Se connecter avec nous

Actualité Boxe & Sports de Combat

Dix Ans Après Froch-Groves II, Barry Hearn Pensait Que Son Fils Était Fou De Le Programmer À Wembley

Publié

le

En tant qu’expert en sports de combat, voici une reformulation de l’article en français et dans un style journalistique différent :

Barry Hearn, légende de la promotion de boxe en Grande-Bretagne, a tenté de dissuader son fils Eddie d’organiser le match retour entre Carl Froch et George Groves au stade de Wembley. Malgré l’engouement grandissant après leur premier affrontement palpitant à la Manchester Arena, Barry avait des réserves sur la capacité à remplir un stade aussi immense.

Le 31 mai 2014, il y a précisément dix ans, Froch et Groves ont attiré environ 80 000 personnes à Wembley, établissant un record de foule pour l’après-guerre. C’était un événement monumental pour la boxe britannique, surtout à une époque où ce sport était moins fréquemment diffusé à la télévision en clair.

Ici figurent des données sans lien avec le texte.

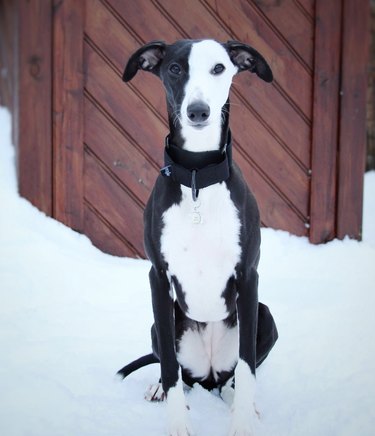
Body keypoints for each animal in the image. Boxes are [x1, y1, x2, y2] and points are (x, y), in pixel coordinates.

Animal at [117, 39, 280, 434]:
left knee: (232, 378)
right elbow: (170, 369)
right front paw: (176, 422)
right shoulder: (158, 277)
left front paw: (242, 423)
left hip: (265, 315)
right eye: (175, 68)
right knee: (179, 372)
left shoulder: (248, 276)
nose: (198, 111)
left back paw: (237, 400)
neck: (196, 177)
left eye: (219, 68)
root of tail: (208, 374)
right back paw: (160, 388)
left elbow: (248, 369)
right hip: (162, 325)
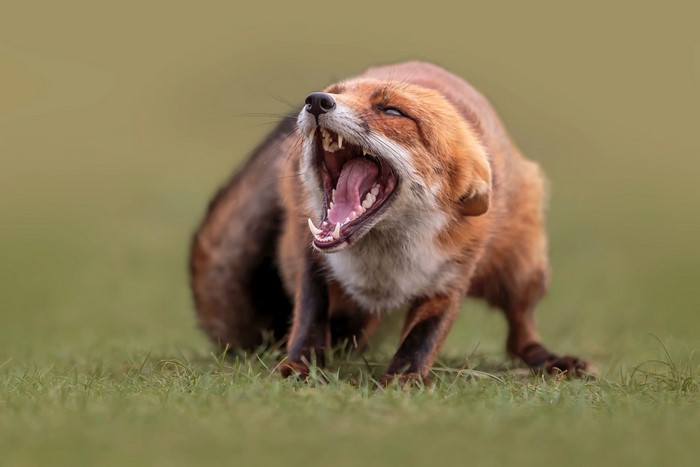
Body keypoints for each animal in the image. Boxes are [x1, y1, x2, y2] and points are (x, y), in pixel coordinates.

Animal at [189, 61, 588, 383]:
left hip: (525, 270)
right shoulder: (310, 254)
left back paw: (547, 358)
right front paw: (299, 367)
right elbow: (309, 319)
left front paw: (403, 380)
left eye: (393, 110)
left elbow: (422, 338)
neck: (383, 265)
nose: (316, 100)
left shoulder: (452, 272)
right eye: (335, 93)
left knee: (519, 332)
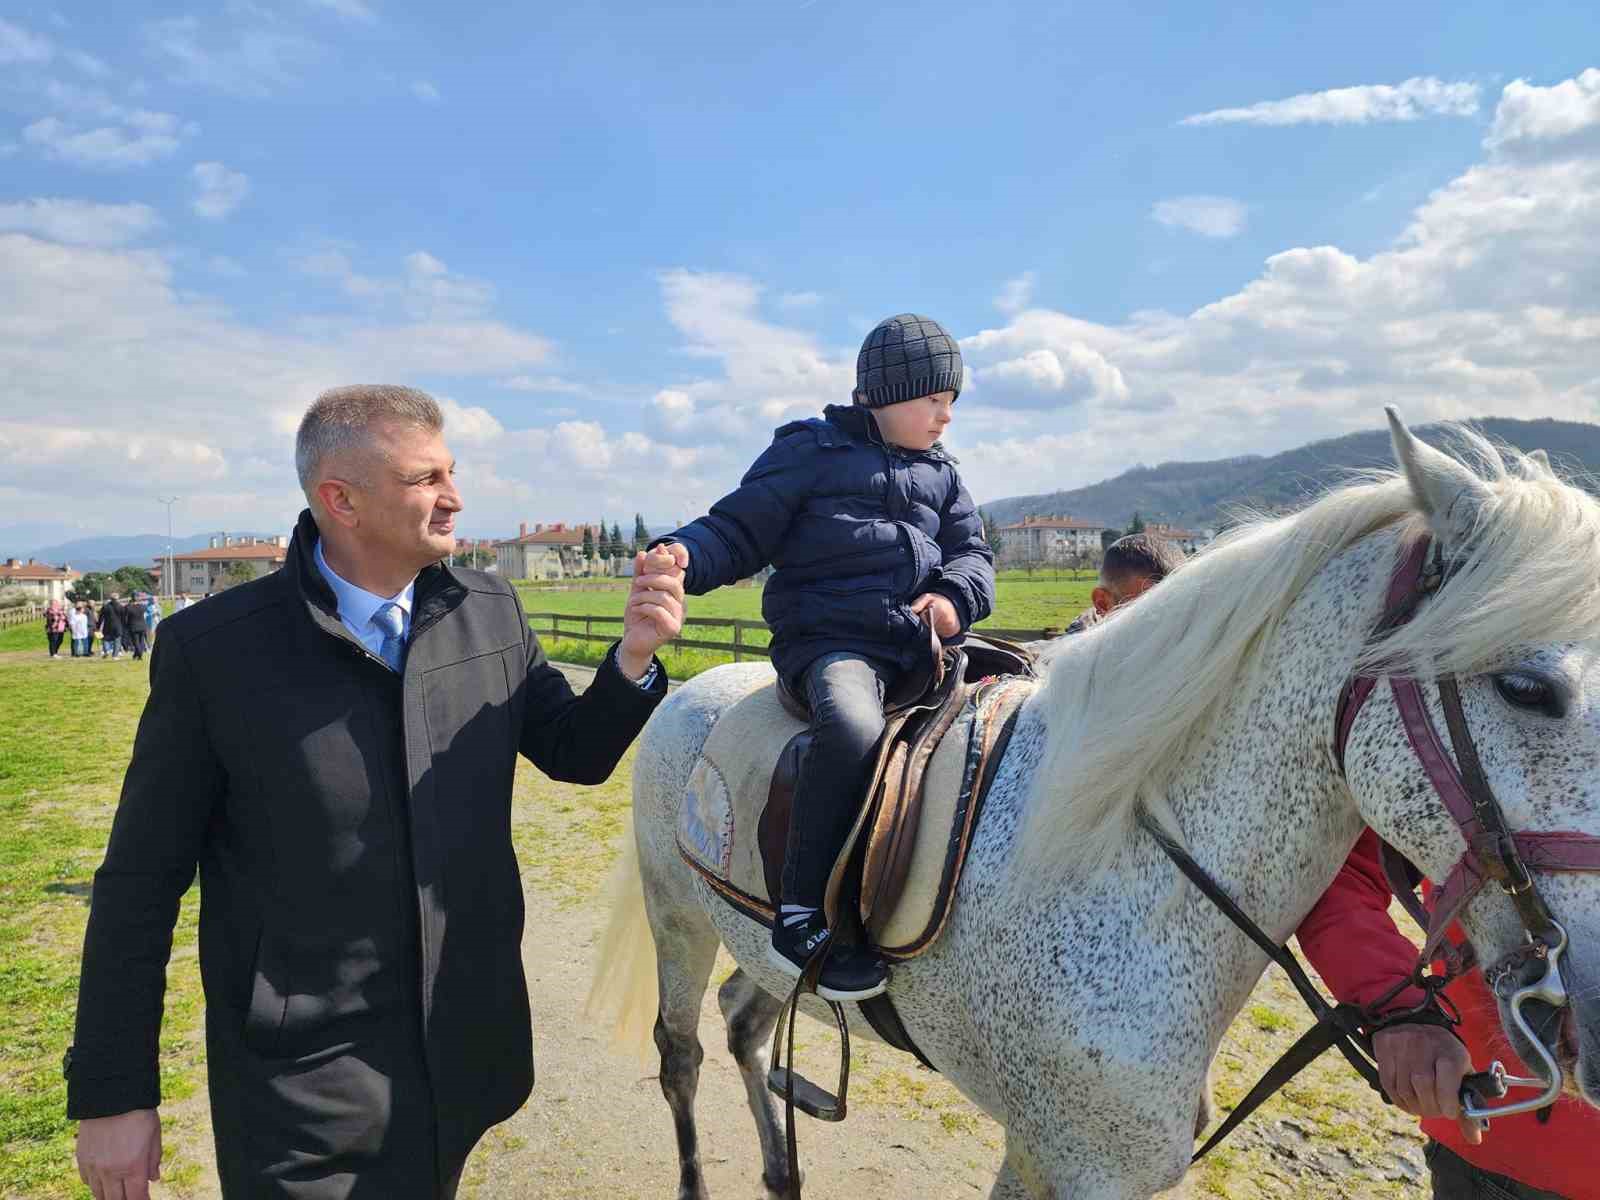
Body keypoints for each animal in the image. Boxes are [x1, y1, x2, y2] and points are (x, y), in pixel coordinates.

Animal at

Avant qu’Eddie ne prenne les rênes de Matchroom, son père Barry avait organisé l’un des plus grands combats de la boxe britannique — le match revanche en 1993 entre Chris Eubank et Nigel Benn. Ce combat avait attiré 55 000 spectateurs à Old Trafford, prouvant déjà le potentiel de l’énorme intérêt du public pour les rivalités captivantes.

Pourtant, en 2014, Barry craignait que son fils ne surestime l’intérêt pour Froch-Groves II et qu’il se retrouve avec un stade rempli de sièges vides, une perspective financièrement risquée. « Carl Froch avait réalisé beaucoup de choses sur le ring mais n’était jamais vraiment devenu une figure publique ni n’avait vraiment gagné d’argent », a commenté Barry, ancien président de Matchroom. « C’était le premier grand projet d’Eddie — faire de Carl Froch une figure nationale, et il y est parvenu. »

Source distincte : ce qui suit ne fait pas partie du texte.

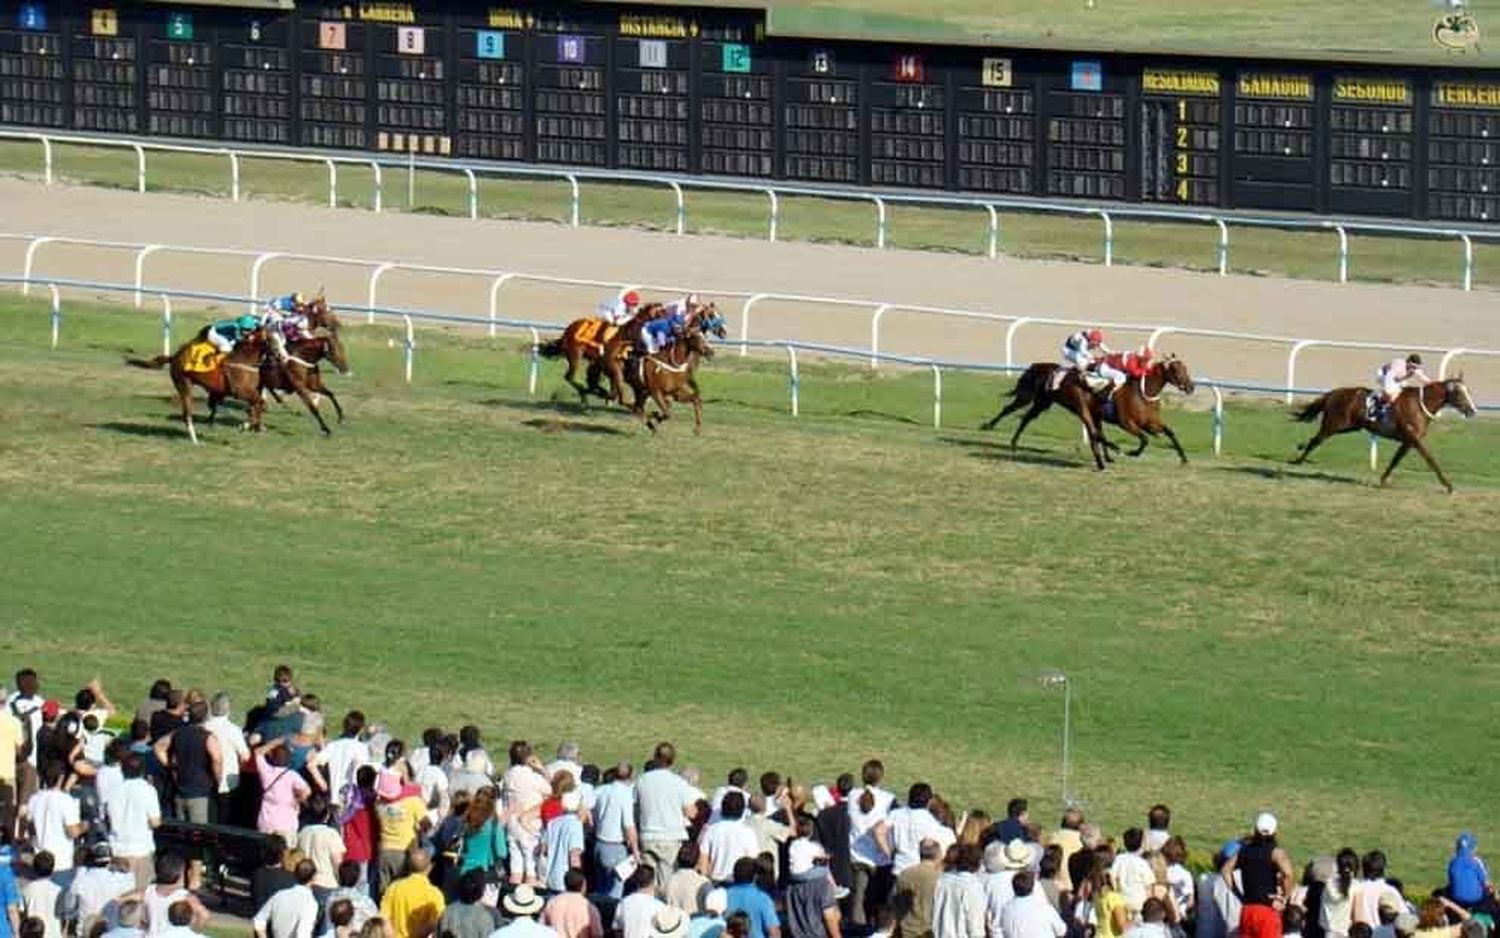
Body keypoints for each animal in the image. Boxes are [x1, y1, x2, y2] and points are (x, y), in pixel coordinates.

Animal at [1290, 375, 1476, 495]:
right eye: (1459, 393)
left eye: (1468, 391)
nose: (1472, 410)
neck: (1420, 405)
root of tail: (1333, 393)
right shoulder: (1414, 439)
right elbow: (1430, 459)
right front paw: (1448, 485)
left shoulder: (1408, 441)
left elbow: (1396, 460)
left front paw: (1383, 480)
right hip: (1333, 425)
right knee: (1316, 440)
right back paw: (1297, 460)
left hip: (1348, 427)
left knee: (1315, 440)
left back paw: (1299, 452)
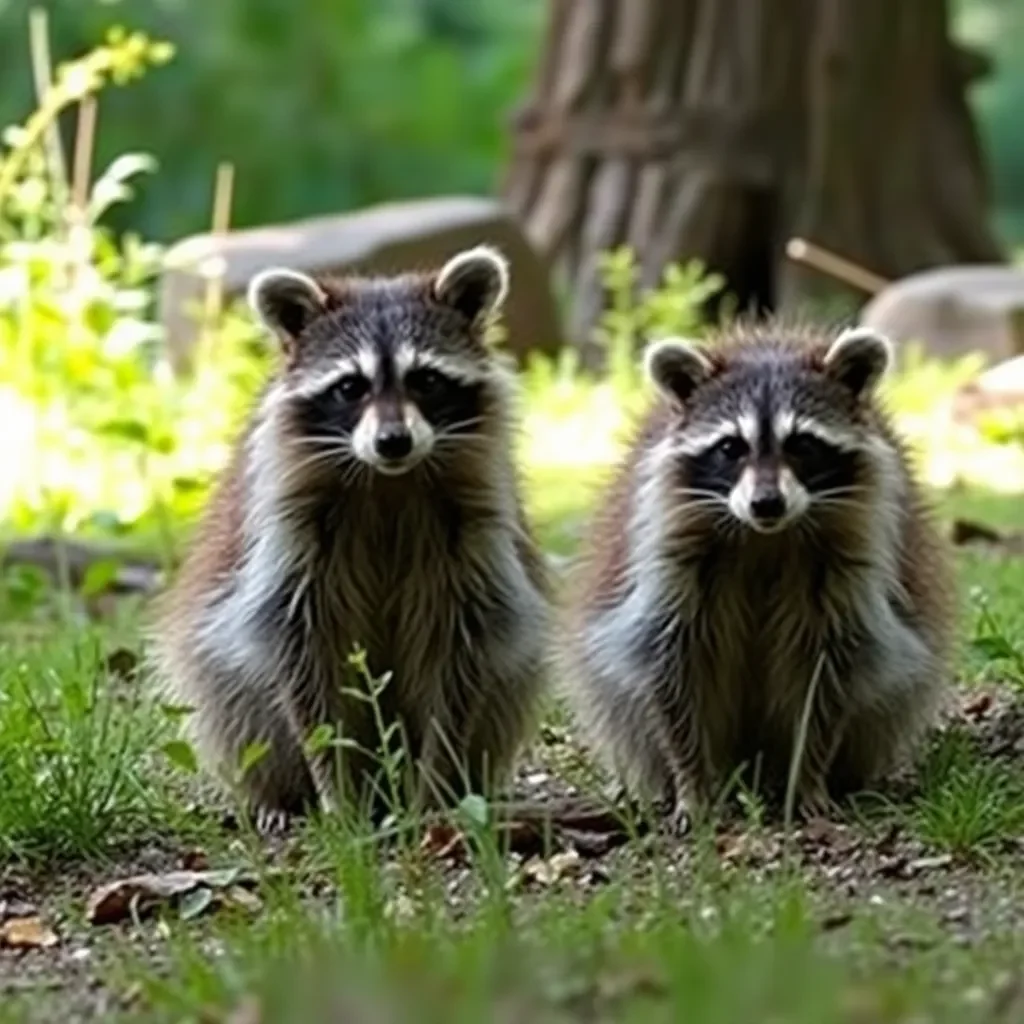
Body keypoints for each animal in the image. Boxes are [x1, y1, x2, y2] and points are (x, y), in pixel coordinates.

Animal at [147, 245, 552, 831]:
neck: (388, 482)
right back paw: (278, 796)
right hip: (222, 674)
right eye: (349, 387)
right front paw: (335, 789)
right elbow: (303, 659)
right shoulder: (287, 546)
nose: (392, 441)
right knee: (232, 703)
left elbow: (460, 657)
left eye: (425, 379)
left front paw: (433, 789)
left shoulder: (476, 538)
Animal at [561, 319, 950, 831]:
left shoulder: (851, 563)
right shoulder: (666, 558)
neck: (765, 536)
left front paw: (809, 777)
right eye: (731, 447)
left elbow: (828, 676)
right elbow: (671, 667)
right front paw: (691, 782)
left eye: (802, 444)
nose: (767, 503)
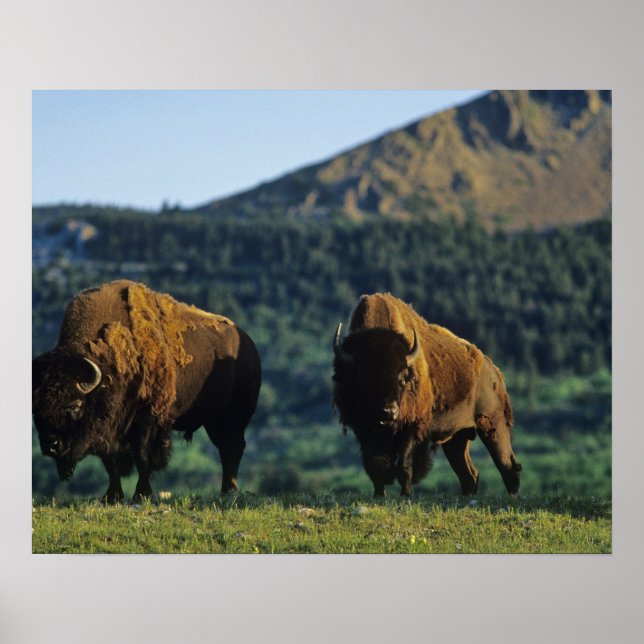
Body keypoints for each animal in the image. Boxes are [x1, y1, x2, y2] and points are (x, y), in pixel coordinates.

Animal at [32, 280, 261, 503]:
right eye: (36, 409)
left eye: (75, 405)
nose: (51, 445)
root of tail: (250, 347)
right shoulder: (109, 431)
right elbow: (111, 463)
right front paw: (111, 496)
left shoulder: (147, 420)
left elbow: (143, 457)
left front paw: (141, 493)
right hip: (213, 420)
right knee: (227, 448)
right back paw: (226, 491)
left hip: (231, 418)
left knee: (232, 448)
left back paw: (229, 491)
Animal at [332, 293, 521, 497]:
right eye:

Le premier combat, en novembre 2013, avait été assez controversé. C’est pourquoi le second affrontement était attendu avec impatience. Eddie avait cette vision audacieuse lorsqu’il a appelé son père depuis Wembley. « ‘Je suis à Wembley’, m’a-t-il dit. ‘Que fais-tu là?’ ‘Je vérifie pour le rematch Froch-Groves.’ J’étais sceptique : ‘Ed, c’est Wembley. C’est sacrément énorme. Ce n’est pas York Hall, Bethnal Green. Ce n’est même pas l’O2. C’est Wembley.’ »

Malgré les réserves de son père, Eddie était convaincu : « C’est un combat énorme », avait-il affirmé. En réponse, Barry rétorqua : « C’est un excellent combat, mais pour le qualifier d’énorme, rappelle-toi que j’ai fait Eubank-Benn à Old Trafford avec 55 000 personnes. Ces grands spectacles sont très stressants. »

Finalement, Barry céda : « Ne donnez jamais à quelqu’un un poste de gestionaire pour ensuite continuer à gérer vous-même. Il a pris la décision. Le pire qui puisse arriver, c’est de perdre beaucoup d’argent ; ce n’est pas la fin du monde. »

Assis au bord du ring ce soir-là, Barry Hearn reconnut qu’il s’était trompé. Ce match retour à Wembley n’était pas seulement un succès ; il marqua l’histoire de la boxe britannique, renforçant le profil d’Eddie Hearn dans le sport. Barry se retrouve parfois à repenser à cet épisode lorsqu’il débat avec son fils, qui a désormais surpassé sa propre notoriété dans le monde de la boxe.

Ainsi, ce combat retour Froch-Groves à Wembley est devenu une pierre angulaire, non seulement pour le boxeur mais aussi pour l’avenir de Matchroom, définissant ce que pourrait être la boxe à une échelle nationale et mondiale.